Growling, he fell back in his chair, fists clenched and jaw rigid. The realization sat heavy in his chest, a quiet accusation simmering beneath his frustration.
Uncomfortable having an audience while he confronted his own shortcomings, he looked at Chapel and motioned toward the door. “You can leave now.”
“I could,” she allowed, but she sounded distracted as her gaze flickered to the window. “It’s the full moon tonight.”
The atmosphere of the room instantly changed, a subtle but tangible dread settling over them.
“We’ll find them,” he told her, projecting a confidence he didn’t feel.
Reports about shifters going missing throughout Georgia had started trickling in right before Halloween. Nothing alarming at first—drifters, loners, those who existed on the fringes of the pack—and certainly nothing that necessitated Blackrock’s involvement.
But it kept happening. More and more shifters vanished, the disappearances escalating in both scale and frequency as the weeks passed.
Then the first body had been found at the beginning of December, two days after the full moon, naked, bruised, and drained of blood.

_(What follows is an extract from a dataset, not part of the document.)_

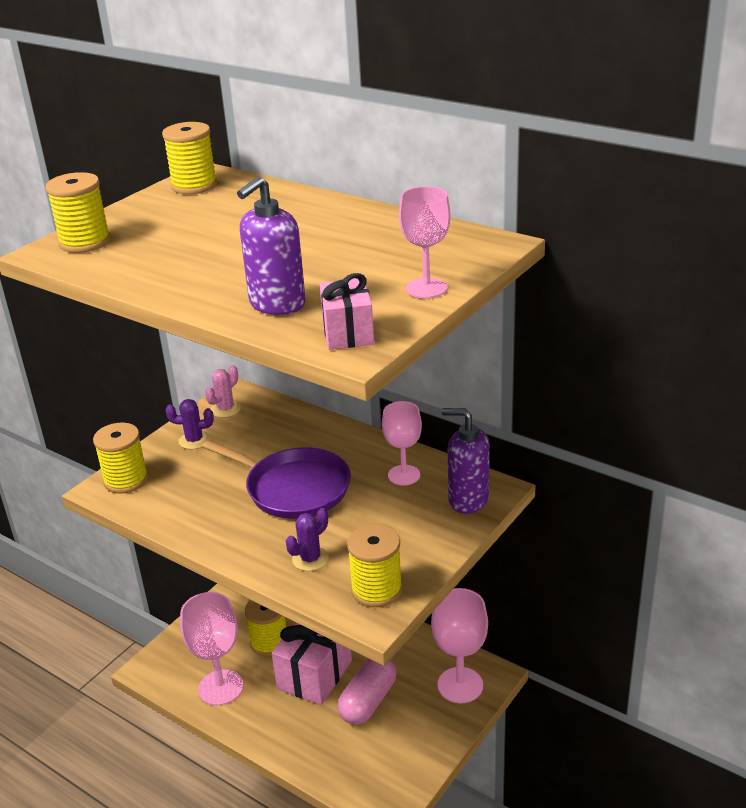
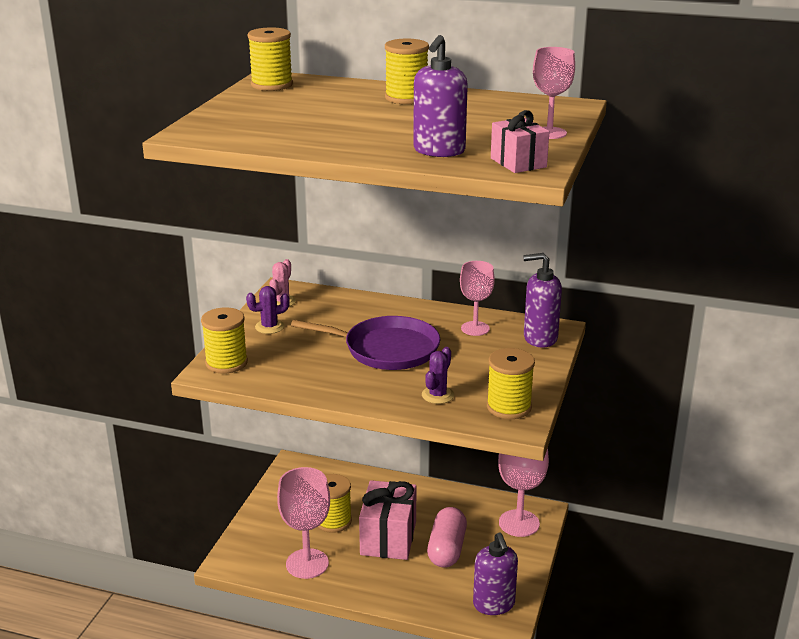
camera: 20 degrees left, 5 degrees down
yellow spool [45,172,111,253] -> yellow spool moved to [385,39,429,104]
none -> purple soap dispenser [473,532,518,615]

From there, the pattern had continued. More shifters went missing. More bodies turned up after every full moon. Not everyone who vanished resurfaced, though, and no one knew why.
“What if we don’t?” Chapel asked, trying and failing to sound detached.
Dominic sighed.
The last report had come three weeks ago from a pack outside of Valdosta, and this one hit different. Three teenagers, taken in the middle of the night, gone without a trace. Not outsiders. Not a crime of convenience. This one felt targeted.
“We’ll find them,” he repeated.
Chapel blinked a couple of times and shook her head as if flinging off intrusive thoughts. “Right, good talk.”
“Chapel.”
Pushing off the desk, she landed on the floor with a light bounce and a crooked grin. “I’ll go get ready. Meet you outside in an hour?”
Dominic sighed, knowing there would be no reasoning with her. “Make it two.”
First, he had another mission. A solo one. One that required finesse rather than brute force and came with a small likelihood of success.
Chapel nodded her agreement and sashayed out of the office, but he didn’t hurry to follow.